A prefeita de Canoinhas, Juliana Maciel (PL), filiada ao mesmo partido do ex-presidente Bolsonaro, distanciou-se das práticas defendidas pelo ex-chefe do Poder Executivo federal, que sempre foi a favor da redução de ministérios e cargos comissionados. Apesar de ter se elegido defendendo princípios de aspecto liberal, na prática, a prefeita mostrou-se mais alinhada aos princípios do atual presidente da República, Lula, que é conhecido por criar ministérios e cargos para acomodar aliados.
A votação do projeto de lei que criou 42 novos cargos comissionados no município de Canoinhas repercutiu negativamente entre a população e gerou revolta na comunidade. O custo mensal decorrente da criação desses cargos chega a aproximadamente R$ 400 mil, com salários acima de R$ 14 mil.
A sessão da Câmara de Vereadores de Canoinhas foi realizada de forma extraordinária na última quarta-feira (08), convocada pelo presidente da casa, Marcos Homer (PL), aliado da prefeita. Pegos de surpresa, os vereadores não tiveram tempo hábil para analisar os projetos colocados em votação. A vereadora Tati Carvalho (MDB) argumentou diversas vezes sobre a necessidade de mais tempo para a análise das propostas e afirmou que não havia urgência na tramitação das matérias.

- DADOS FORNECIDOS:
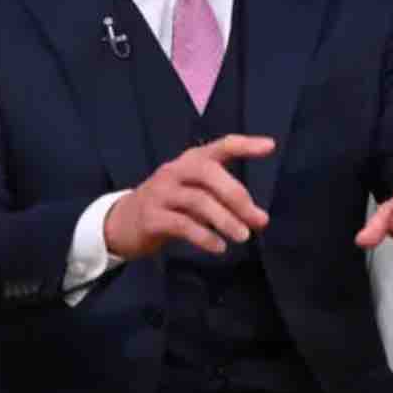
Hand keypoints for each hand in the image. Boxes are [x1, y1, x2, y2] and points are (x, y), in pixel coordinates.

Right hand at [104, 134, 273, 260]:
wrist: (122, 223)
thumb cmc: (169, 206)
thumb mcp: (194, 194)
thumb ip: (225, 202)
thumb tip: (260, 219)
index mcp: (190, 161)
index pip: (220, 146)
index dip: (245, 144)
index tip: (269, 146)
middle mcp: (174, 171)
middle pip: (208, 172)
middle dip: (237, 196)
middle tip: (258, 220)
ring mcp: (160, 193)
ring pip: (198, 200)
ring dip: (225, 220)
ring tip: (243, 237)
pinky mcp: (151, 217)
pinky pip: (182, 224)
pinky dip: (204, 237)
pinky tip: (219, 247)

- SUAS TAREFAS:
(a) Segundo o texto em estudo, por que os vereadores de Canoinhas não tiveram tempo hábil para analisar os projetos colocados em votação? Responda em uma a três frases.
(b) De acordo com o texto em estudo, quanto custam por mês, aproximadamente, os 42 novos cargos comissionados?
(c) Traduza para o inglês esta frase do texto em estudo: "A votação do projeto de lei que criou 42 novos cargos comissionados no município de Canoinhas repercutiu negativamente entre a população e gerou revolta na comunidade."

- RESULTADOS DO EXERCÍCIO:
(a) A sessão da Câmara foi extraordinária e foi convocada pelo presidente da casa, Marcos Homer, aliado da prefeita. Os vereadores foram pegos de surpresa e, por isso, não tiveram tempo hábil para analisar os projetos.

(b) Aproximadamente R$ 400 mil por mês.

(c) The vote on the bill that created 42 new commissioned positions in the municipality of Canoinhas drew a negative reaction from the population and sparked outrage in the community.